- A combination of factors helps USD / JPY gain traction for the second day in a row.
- Risk appetite and a pessimistic BoJ weighs on the safe-haven JPY and supports the pair’s upward move.
- A modest rally in US bond yields benefits the USD and provides an additional boost to the pair.
The pair USD / JPY maintains its intraday gains at the start of the European session Tuesday, staying comfortably near the 108.30-25 region.
The pair has moved higher for the second day in a row and has reached a one-week high at 108.38 during the first half of trading action on Tuesday. The underlying bullish tone in financial markets has weighed on demand for the Japanese yen as a safe haven. The bulls have followed the signs of a modest rebound in US Treasury yields, which extended some support to the US dollar and has provided additional boost to the USD / JPY pair.
Supporting factors, to a greater extent, have been seen countered by concerns that rising COVID-19 infections in India and Japan could derail the global economic recovery. The pair has lacked strong continuation buying and witnessed a modest pullback. after the Bank of Japan (BoJ) announced its monetary policy decision. As widely expected, the BoJ has left the benchmark interest rate unchanged at -10 basis points at the end of its monetary policy review meeting on Tuesday.
Furthermore, the Japanese central bank has kept its commitment of buying J-REITS at an annual rate of up to 180,000 million yen and has clarified that the 10-year JGB yield may rise or fall 0.25% around its 0% target. The BoJ also modified the ETF purchase limits and removed the lower ceiling of 6 trillion yen ($ 55 billion) while maintaining an upper limit of 12 trillion yen.

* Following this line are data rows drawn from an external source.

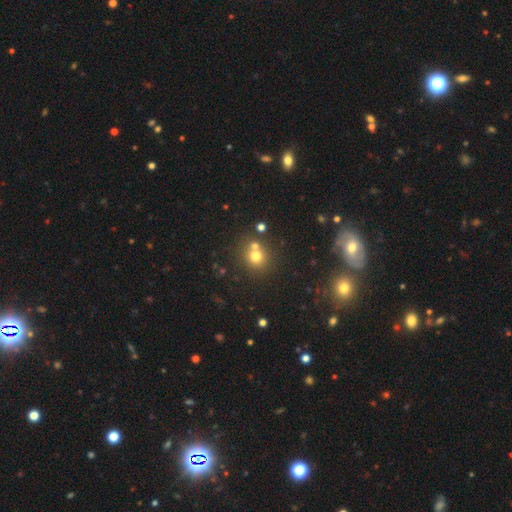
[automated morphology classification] A smooth galaxy with no disk features (72%) that is round (87%).

Vote fractions:
- Smooth or featured? smooth: 72% / star or artifact: 17% / featured or disk: 11%
- How rounded? round: 87% / in between: 12% / cigar-shaped: 1%
- Merging? none: 61% / merger: 28% / minor disturbance: 8% / major disturbance: 3%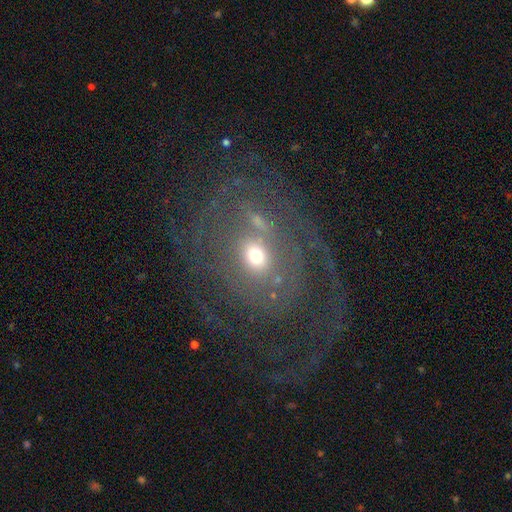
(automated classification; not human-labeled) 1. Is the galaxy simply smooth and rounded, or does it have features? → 53% featured or disk, 30% smooth, 17% star or artifact.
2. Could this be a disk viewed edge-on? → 94% no, 6% yes.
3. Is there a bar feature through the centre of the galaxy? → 76% no, 17% weak, 7% strong.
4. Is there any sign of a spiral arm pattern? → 59% yes, 41% no.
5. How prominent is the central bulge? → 54% moderate, 34% small, 8% large, 3% dominant, 2% none.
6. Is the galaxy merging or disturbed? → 61% none, 17% major disturbance, 16% minor disturbance, 6% merger.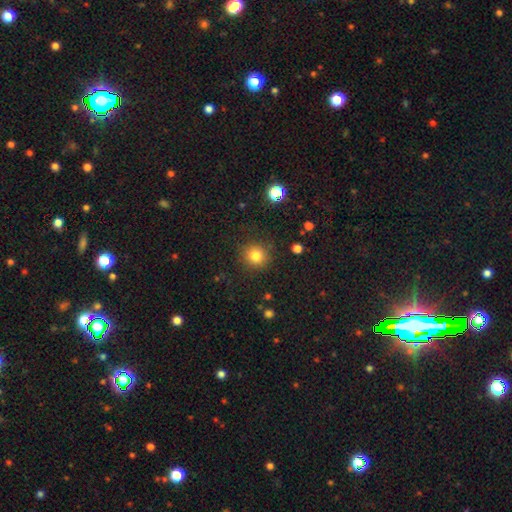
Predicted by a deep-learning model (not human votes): smooth 81%, star or artifact 13%, featured or disk 6%. Down the decision tree: how rounded — round (91%); merging — none (88%).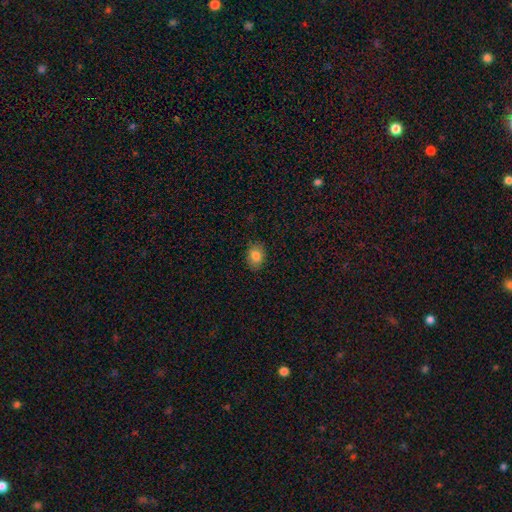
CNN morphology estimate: This is clearly a smooth galaxy (83%). How rounded: likely in between (69%). Merging: clearly none (85%).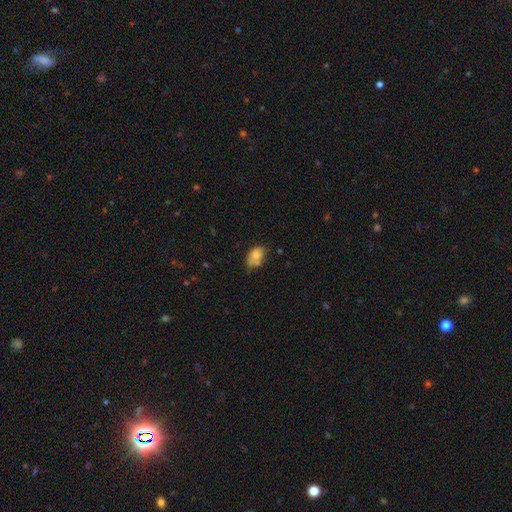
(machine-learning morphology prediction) This is likely a smooth galaxy (77%). How rounded: clearly in between (82%). Merging: possibly none (49%).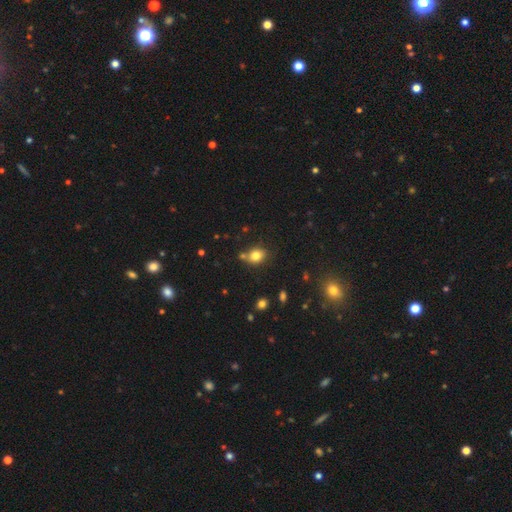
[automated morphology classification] smooth 80%, star or artifact 12%, featured or disk 8%. Down the decision tree: how rounded — round (50%); merging — none (68%).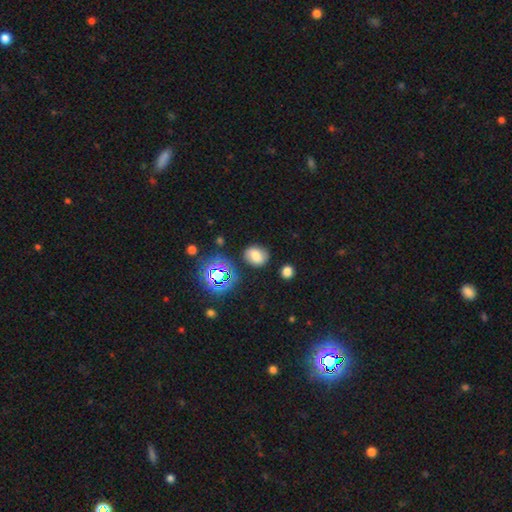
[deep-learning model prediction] Q: Smooth or featured?
A: smooth (60%); runner-up: featured or disk (21%)
Q: How rounded?
A: in between (50%); runner-up: round (49%)
Q: Merging?
A: none (75%); runner-up: minor disturbance (16%)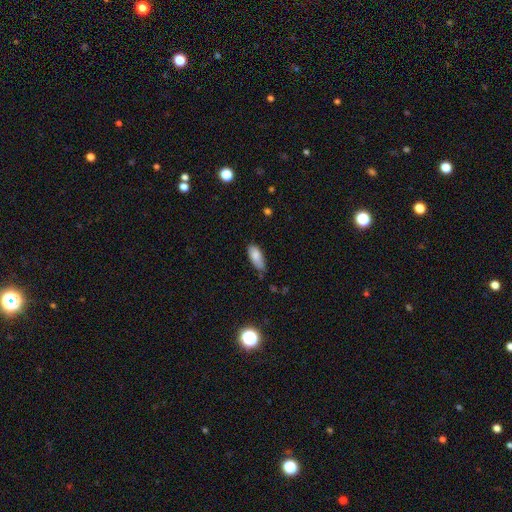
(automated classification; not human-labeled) The model was most divided on "merging": none: 59%, minor disturbance: 33%, major disturbance: 5%, merger: 3%. More confident: smooth or featured — smooth (84%); how rounded — in between (82%).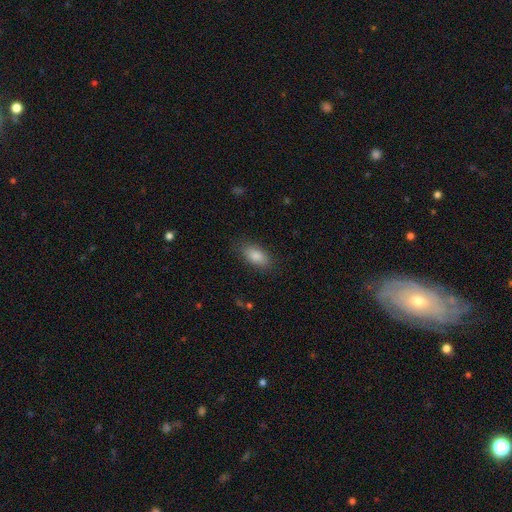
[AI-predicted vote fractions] Morphology: type=smooth (84%); roundness=in between (89%); merging=none (85%).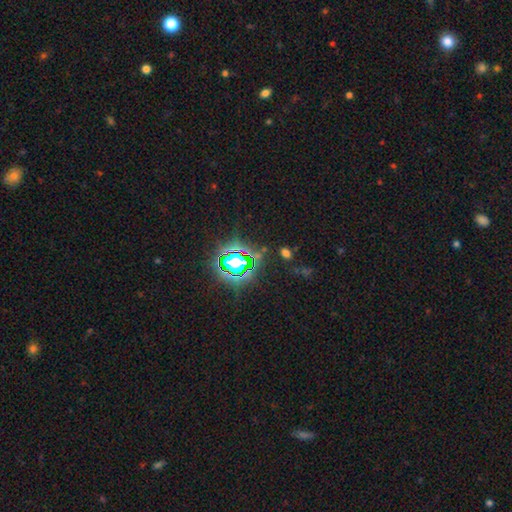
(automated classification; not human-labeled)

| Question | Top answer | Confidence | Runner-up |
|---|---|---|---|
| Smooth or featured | star or artifact | 78% | smooth (14%) |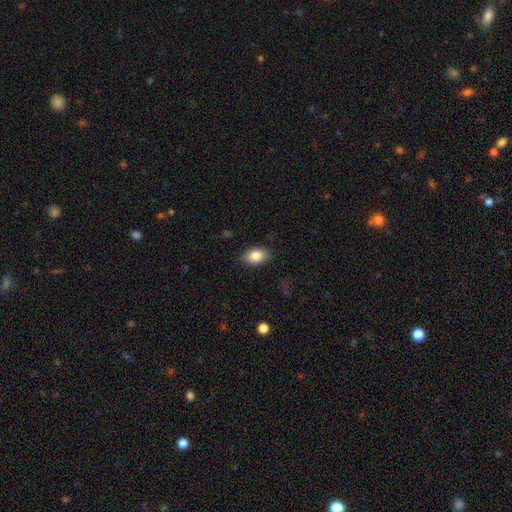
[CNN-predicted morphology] smooth-or-featured: smooth: 85% | featured or disk: 8% | star or artifact: 7%
  how-rounded: in between: 90% | round: 9% | cigar-shaped: 2%
  merging: none: 86% | minor disturbance: 11% | major disturbance: 3% | merger: 1%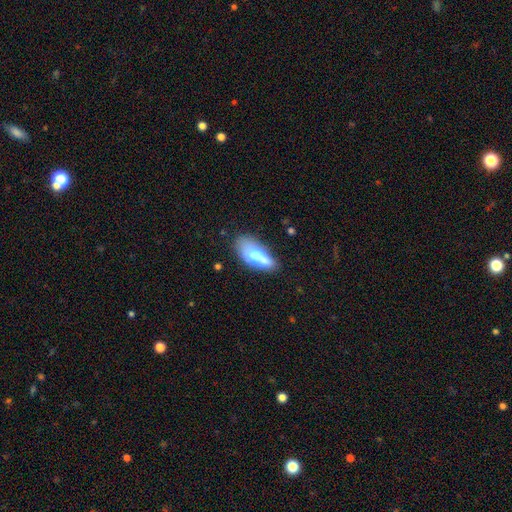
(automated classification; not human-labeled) Overall: smooth (68%). How rounded: in between (77%). Merging: none (40%; merger 25%).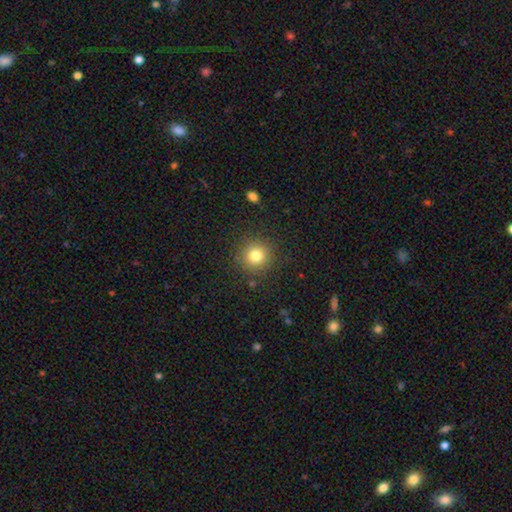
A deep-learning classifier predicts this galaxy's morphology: Q: Smooth or featured?
A: smooth (80%); runner-up: star or artifact (13%)
Q: How rounded?
A: round (94%); runner-up: in between (6%)
Q: Merging?
A: none (88%); runner-up: minor disturbance (7%)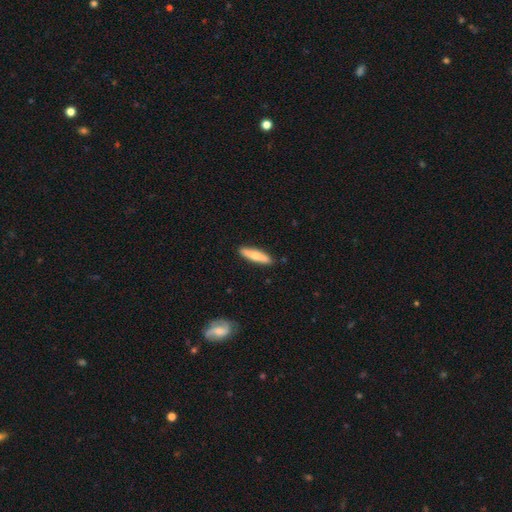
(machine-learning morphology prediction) The model was most divided on "smooth or featured": smooth: 67%, featured or disk: 28%, star or artifact: 5%. More confident: merging — none (89%); how rounded — cigar-shaped (78%).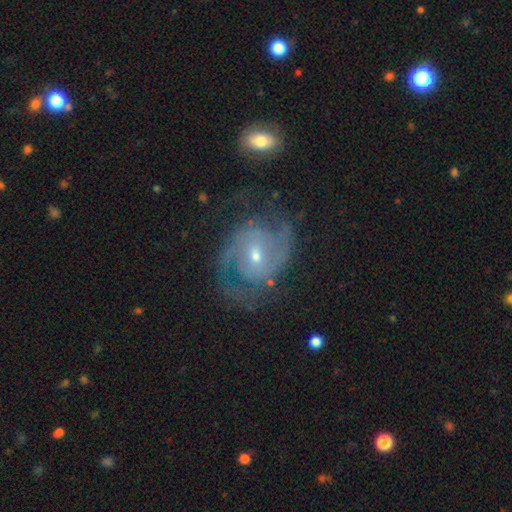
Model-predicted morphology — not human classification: featured or disk 88%, smooth 6%, star or artifact 6%. Down the decision tree: edge-on disk — no (98%); bar — no (46%); spiral arms — yes (96%); spiral arm count — 2 (72%); spiral winding — medium (48%); bulge size — small (56%); merging — none (68%).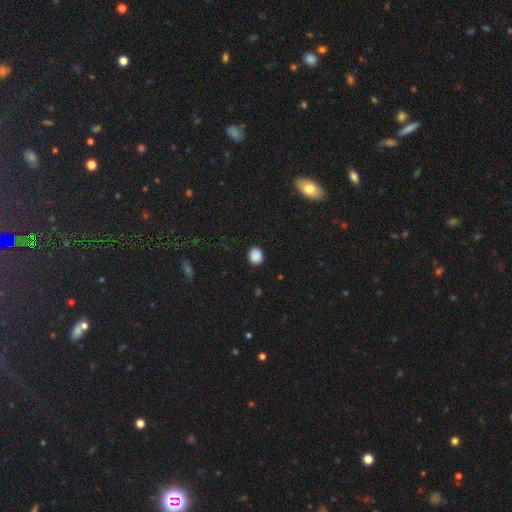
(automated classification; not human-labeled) This is clearly a smooth galaxy (88%). How rounded: likely round (72%). Merging: clearly none (89%).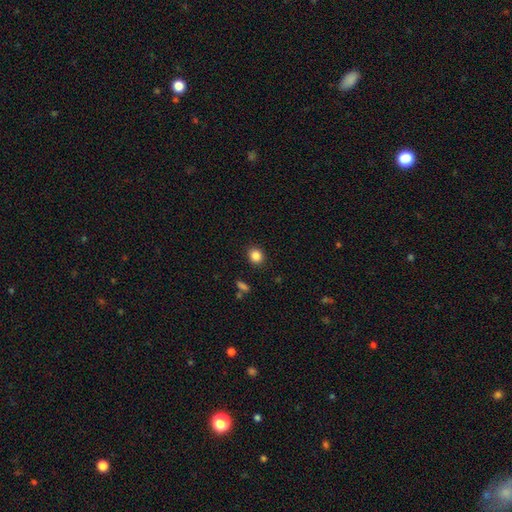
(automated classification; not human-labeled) Morphology: type=smooth (86%); roundness=round (74%); merging=none (89%).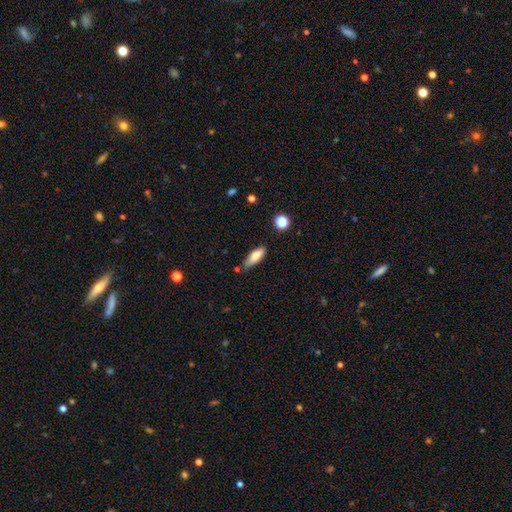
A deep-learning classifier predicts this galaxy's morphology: Smooth or featured: smooth — 80% (featured or disk — 12%)
How rounded: in between — 58% (cigar-shaped — 40%)
Merging: none — 71% (minor disturbance — 20%)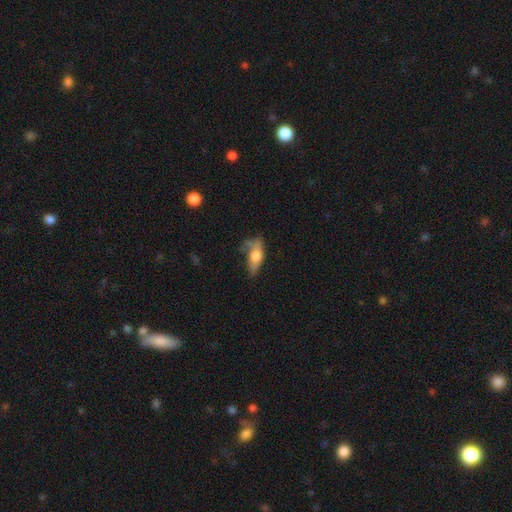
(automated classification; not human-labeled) A smooth galaxy with no disk features (61%) that is in between round and cigar-shaped (69%). Merging: none (38%).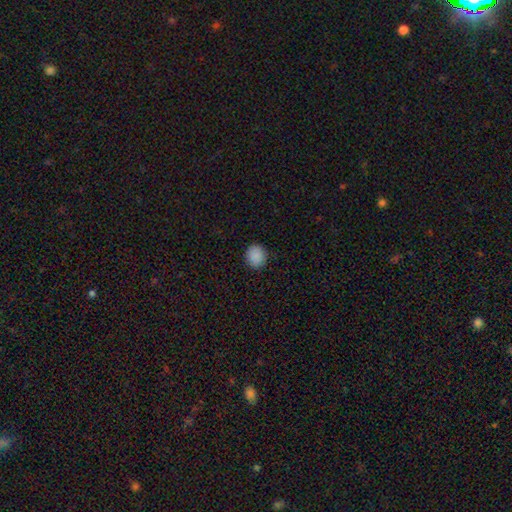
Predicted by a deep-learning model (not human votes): Q: Smooth or featured?
A: smooth (88%); runner-up: star or artifact (9%)
Q: How rounded?
A: round (77%); runner-up: in between (22%)
Q: Merging?
A: none (89%); runner-up: minor disturbance (8%)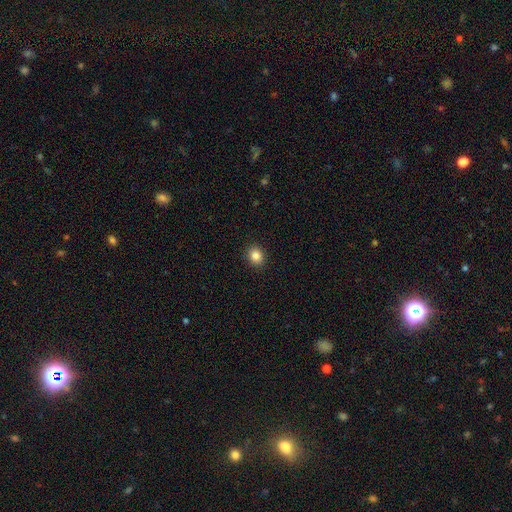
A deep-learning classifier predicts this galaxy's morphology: Smooth or featured? smooth (85%)
How rounded? round (70%)
Merging? none (91%)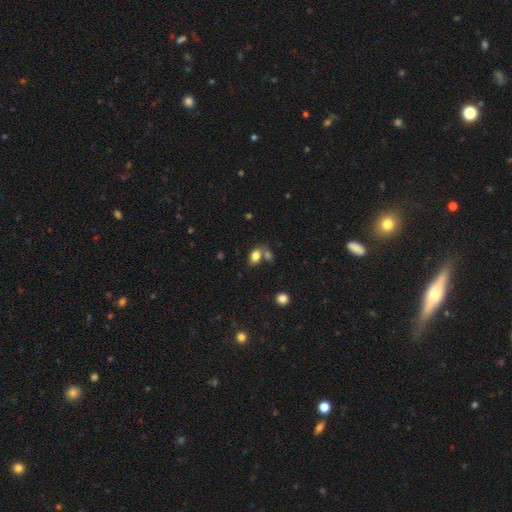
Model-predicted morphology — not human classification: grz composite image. It shows a smooth galaxy with no disk features (80%) that is in between round and cigar-shaped (83%). Merging: none (50%).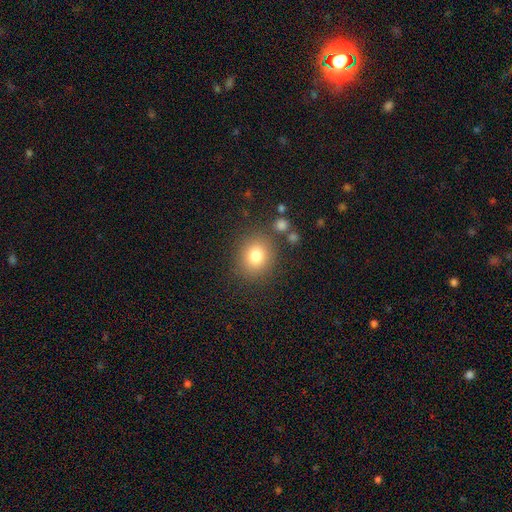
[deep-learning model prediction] The model was most divided on "how rounded": round: 74%, in between: 25%, cigar-shaped: 1%. More confident: merging — none (81%); smooth or featured — smooth (80%).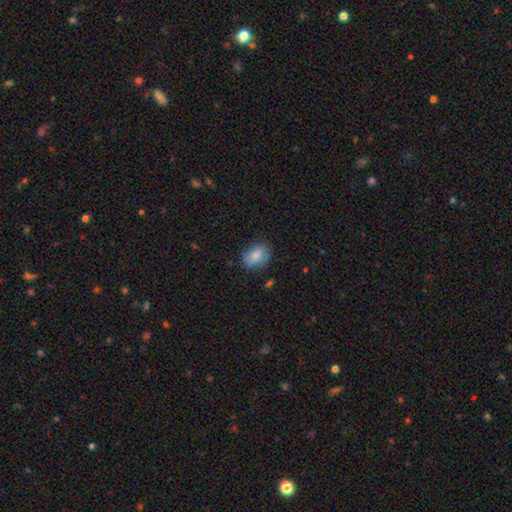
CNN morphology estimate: A smooth galaxy with no disk features (84%) that is in between round and cigar-shaped (72%).

Vote fractions:
- Smooth or featured? smooth: 84% / featured or disk: 9% / star or artifact: 7%
- How rounded? in between: 72% / round: 27% / cigar-shaped: 1%
- Merging? none: 79% / minor disturbance: 16% / major disturbance: 4% / merger: 1%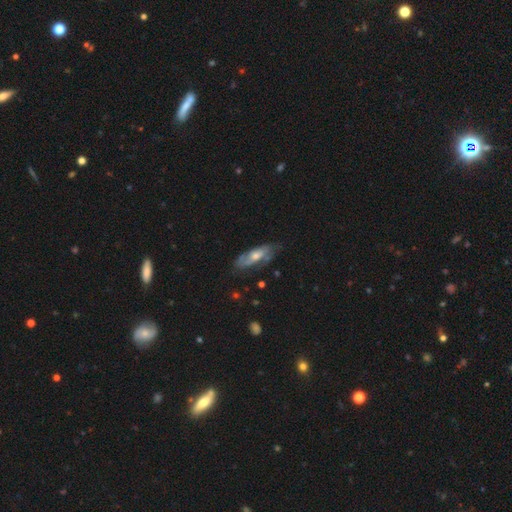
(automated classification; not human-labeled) smooth-or-featured: featured or disk: 61% | smooth: 29% | star or artifact: 10%
  disk-edge-on: no: 70% | yes: 30%
  merging: none: 75% | minor disturbance: 18% | major disturbance: 5% | merger: 2%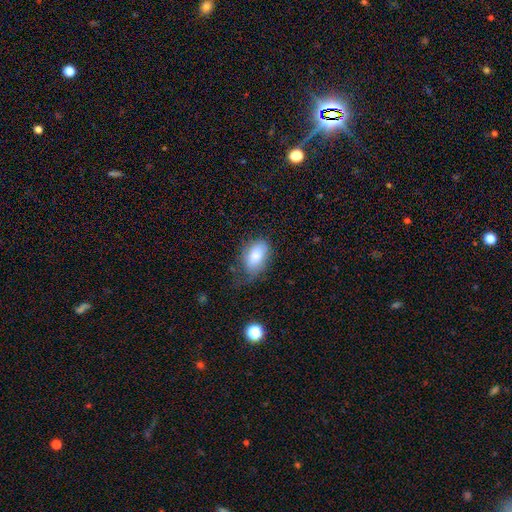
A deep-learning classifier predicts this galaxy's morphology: Q: Smooth or featured?
A: smooth (81%); runner-up: featured or disk (12%)
Q: How rounded?
A: in between (93%); runner-up: round (5%)
Q: Merging?
A: none (43%); runner-up: minor disturbance (34%)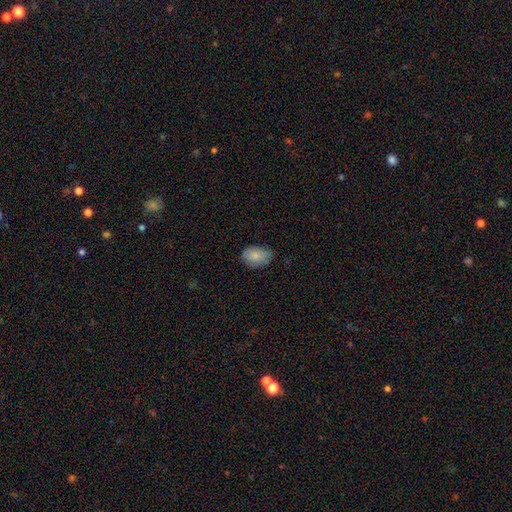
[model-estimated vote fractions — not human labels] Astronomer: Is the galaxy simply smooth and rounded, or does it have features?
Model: smooth — 83%.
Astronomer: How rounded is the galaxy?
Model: in between — 81%.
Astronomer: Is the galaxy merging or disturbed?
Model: none — 64%.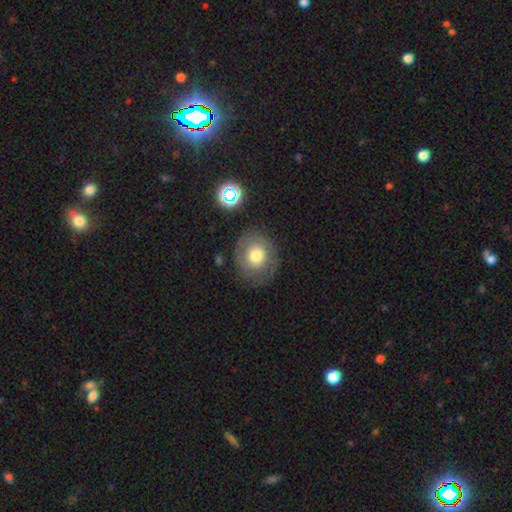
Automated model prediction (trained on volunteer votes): A smooth galaxy with no disk features (59%) that is round (78%). Merging: none (76%).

In the quarterly economic forecasts, the BoJ has taken a more optimistic view of growth prospects and it has raised its growth forecast for the fiscal year that started this month to 4% from 3.9% previously. At the same time, the central bank has lowered its price forecast for this year to 0.1%, reaffirming that the accommodative stance of monetary policy will not change in the foreseeable future. This has been reinforced by comments from Bank of Japan Governor Haruhiko Kuroda at the press conference after the meeting.
Kuroda has said that 2% inflation target can be achieved if powerful monetary easing is continued patiently. This, in turn, has continued to weigh on the JPY and has continued to support the bullish tone around USD / JPY. With that said, the bulls could still wait for a sustained move above the 108.50 region before positioning for any further upside.